Чеширский пес улыбнулся. Так широко и зубасто, что полностью оправдал данное Кассандрой прозвище его странной огромноголовой породе. Обычные псы, насколько помнила Кассандра, не улыбаются. Впрочем, откуда ей знать? Она же не зоопсихолог, она – физик. А раз так, то ее стезя – эксперименты. Проще простого – взять кресло и перетащить ближе к чеширскому псу. Вот так.
– И что же мы наблюдаем? – Кассандра уселась в кресло, вытянула ноги, уперлась пятками в бок чеширского пса. Пес оказался горяч, как грелка. Ленивым движением он отодвинулся от подобной фамильярности. – А наблюдаем мы соответствующее изменение обстановки.
– Ученая, – пробурчал пес, не прекращая усиленно чесаться.
– Может, у тебя блохи? – озабоченно спросила Кассандра. – Тебе чаще мыться надо, дружок.

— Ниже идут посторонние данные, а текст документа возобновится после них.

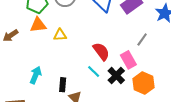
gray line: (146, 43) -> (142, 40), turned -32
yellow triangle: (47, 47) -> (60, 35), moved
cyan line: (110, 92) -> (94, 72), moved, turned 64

Чеширский пес терпеть не мог, когда Кассандра его называла «дружок». И намекала про блох. И вообще присутствие Кассандры в доме его несказанно раздражало. Первые дни он неотступно бродил за ней и ругался на каком-то неизвестном ей языке, произнося нечто вроде «мас-саракш». Иногда разнообразя сочное словечко фырканьем, бурчанием и подвыванием. Но хуже приходилось ночью, точнее – того, что здесь считалось таковой. Стук когтей разносился по всему дому, и Кассандра не могла уснуть, пока не приспособилась на одну подушку ложиться, а другой накрывать голову, чтобы хоть как-то заглушить посторонние звуки.
Чеширский пес пристально выпучил на нее глаза, став похожим на сторожевую собаку из сказки «Огниво», а потом членораздельно произнес:
– Сквозь зеркало. Уходи отсюда сквозь зеркало.
Кассандра рассмеялась:
– Вряд ли из меня получится Алиса, а из тебя – чеширский кот. Ведь ты – пес. А я – Кассандра.

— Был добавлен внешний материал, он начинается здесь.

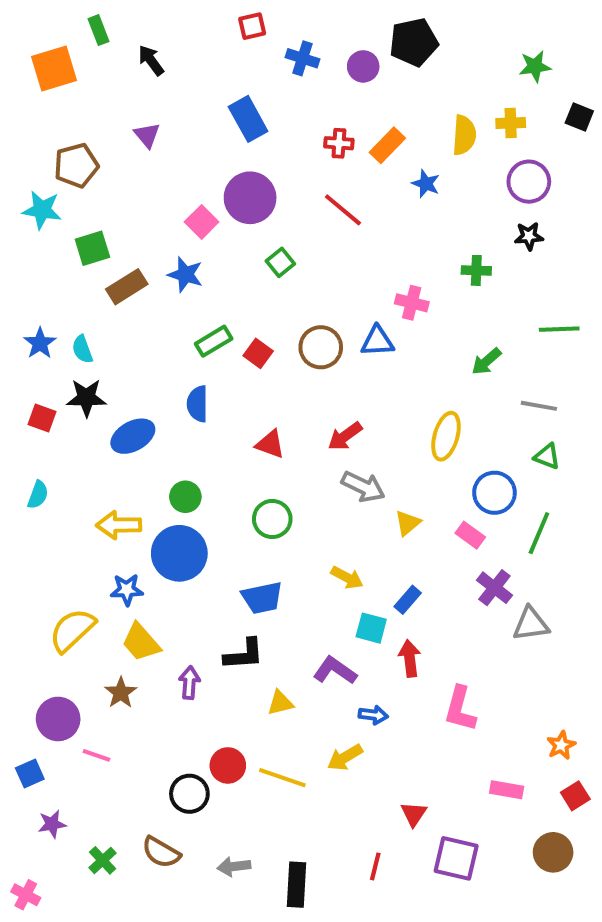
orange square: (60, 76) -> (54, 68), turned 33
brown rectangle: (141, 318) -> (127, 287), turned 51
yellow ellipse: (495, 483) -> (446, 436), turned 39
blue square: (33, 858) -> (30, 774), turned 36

Однако вечером, когда небо потемнело и на нем проступило то, что и должно находиться во вселенной на пороге окончательной и бесповоротной тепловой смерти, Кассандра вспомнила слова чеширского пса и подошла к зеркалу. Пес громко храпел. Она коснулась зеркала рукой. Поначалу ей показалось – ничего необычного, прохладная стеклянная поверхность. Каким и должно быть архаичное зерцало. Но стоило усилить нажим, как твердая поверхность подалась, прогнулась, а пальцы погрузились в нечто похожее на жидкость.

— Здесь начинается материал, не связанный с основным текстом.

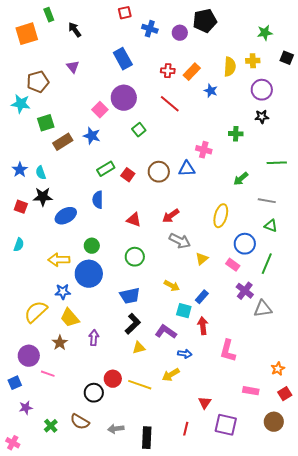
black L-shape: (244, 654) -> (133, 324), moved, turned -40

Кассандра отдернула руку. Ладонь покрылась зеркальной пленкой. Оглянувшись на храпящего чеширского пса, Кассандра теперь двумя руками уперлась в зеркальную поверхность. Чем глубже они входили, тем больше приходилось прикладывать усилий. Когда в зеркальную поверхность предстояло нырнуть головой, Кассандра заколебалась, но затем глубоко вдохнула, сделала еще шаг, другой, протискиваясь, продираясь, пока не ощутила, что вытянутые вперед руки свободны. Последний рывок, и она вышла из зеркала.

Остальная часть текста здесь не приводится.